** WORK REQUIRED **
Give the entries again exactly, without pictures.

** Keypoint text descriptions **
**********

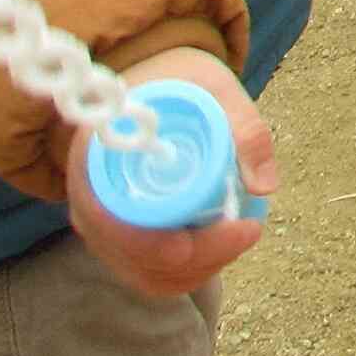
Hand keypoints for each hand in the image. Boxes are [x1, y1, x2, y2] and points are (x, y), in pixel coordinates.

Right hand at [64, 47, 275, 300]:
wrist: (151, 81)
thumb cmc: (178, 82)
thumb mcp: (214, 90)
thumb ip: (243, 129)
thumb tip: (263, 187)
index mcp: (95, 160)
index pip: (114, 222)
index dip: (154, 243)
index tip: (205, 238)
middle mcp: (91, 202)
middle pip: (136, 258)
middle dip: (195, 258)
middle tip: (246, 231)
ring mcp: (106, 226)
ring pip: (147, 274)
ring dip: (198, 268)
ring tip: (240, 234)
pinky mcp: (125, 239)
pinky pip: (152, 272)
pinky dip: (190, 270)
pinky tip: (222, 246)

**********

** OUTPUT OF THE EXERCISE **
Hand keypoints for each hand in the image. Boxes are [x1, y1, x2, y2] and points are (x, y), in pixel coordinates.

Right hand at [64, 47, 275, 300]:
wrist: (151, 81)
thumb cmc: (178, 82)
thumb mcp: (214, 90)
thumb ip: (243, 129)
thumb tip: (263, 187)
index mcp: (95, 160)
index pip: (114, 222)
index dip: (154, 243)
index tip: (205, 238)
middle mcp: (91, 202)
middle pip: (136, 258)
middle dip: (195, 258)
middle tip: (246, 231)
ring mcp: (106, 226)
ring pip: (147, 274)
ring dip: (198, 268)
ring tip: (240, 234)
pinky mcp: (125, 239)
pinky pip: (152, 272)
pinky dip: (190, 270)
pinky tip: (222, 246)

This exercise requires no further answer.